Taylor Deupree & Zimoun

Wind Dynamic Organ, Deviations

12k

Bandcamp

デンシノオト Jan 09,2026 UP

 テイラー・デュプリーとジムーンによる『Wind Dynamic Organ, Deviations』は、「音響現象」そのものへの深い洞察を提示するエクスペリメンタル・ミュージック作品である。全6曲・約43分から成る本作は、1997年よりニューヨークを拠点にデジタル・ミニマリズムと環境音響の可能性を探究してきた〈12k〉レーベルの思想が、現在進行形で結実した一作と言える。ここで示されているのは、音楽を「聴く」という行為そのものを問い直すための実験と実践である。極めて静謐でありながら高い緊張感を孕んだ音響の集積だ。
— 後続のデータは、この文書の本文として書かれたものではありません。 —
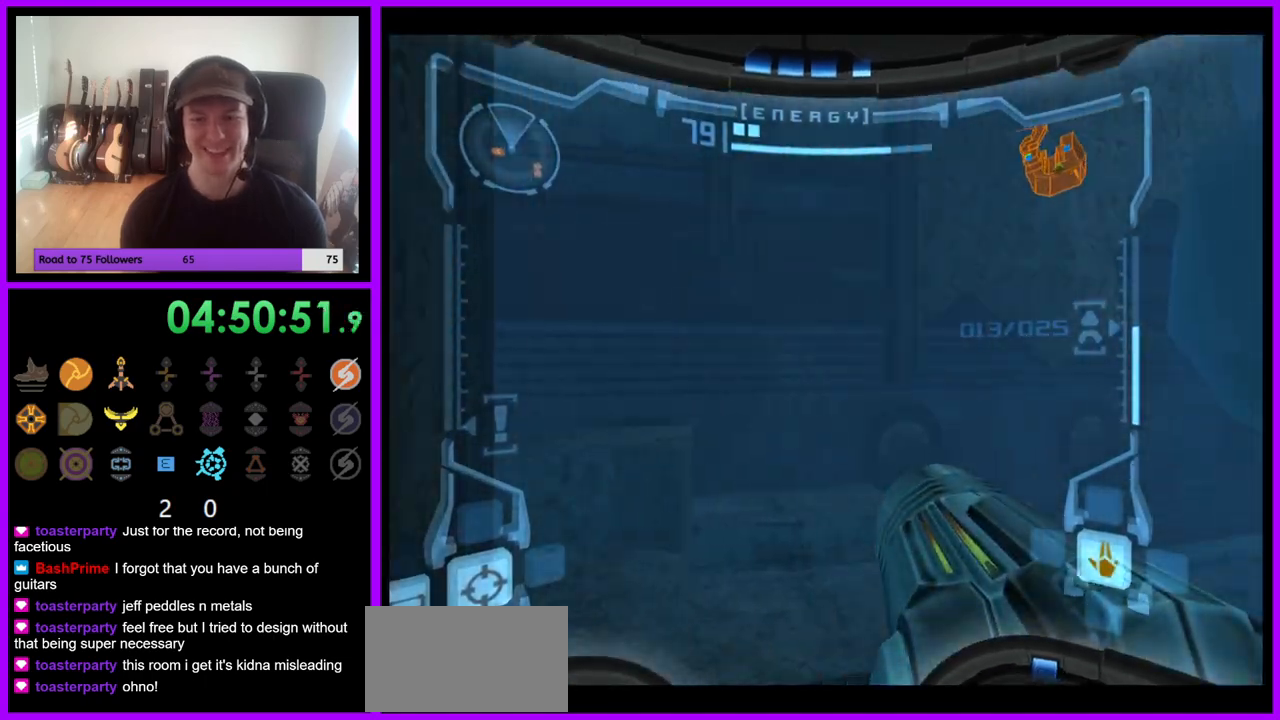
{"dt_ms": 1000, "buttons": ["L1"], "left_stick": "up-right", "right_stick": "center", "events": [[367, "left_stick", "down-right"], [517, "left_stick", "center"], [617, "B", "down"], [617, "L1", "down"], [783, "B", "up"], [917, "left_stick", "up-right"]]}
 本作の音の核となっているのは、スイス・ベルン大聖堂に設置された「Wind Dynamic Organ(Prototype III)」と呼ばれる特殊なオルガンである。この楽器は、従来のパイプオルガンのように鍵盤操作によって音高や和声を構築するものではなく、風圧と空気量をリアルタイムで制御することで、音色そのものを連続的に変化させる構造を持つ。ノイズとして立ち上がる空気音、微細な揺らぎ、残響の変容までもが音として取り込まれ、建築空間と共振しながら「響き」が生成されていく。
 ジムーンは、この「Wind Dynamic Organ(Prototype III)」の可能性を探るため、長い時間にわたって同楽器と向き合い、継続的な研究と制作をおこなってきた。その成果はふたつのアルバムとして結実している。ひとつはジムーン単独名義による『Wind Dynamic Organ, One & Two』、もうひとつがテイラー・デュプリーとの共作である本作『Wind Dynamic Organ, Deviations』だ。前者が素材の純度と空間的存在感を前面に押し出し、オルガンの「呼吸」と残響そのものを聴取空間に満たす音響作品であるのに対し、『Deviations』は、同一の素材を起点としながらも、デュプリーの編集と構成によって再配置され、時間的・構造的に再解釈された作品となっている。両作に共通するのは、旋律や形式よりも、音が生まれ、持続し、消えていく生成過程そのものを前景化している点であり、音はここで「音楽」ではなく「現象」として立ち現れている。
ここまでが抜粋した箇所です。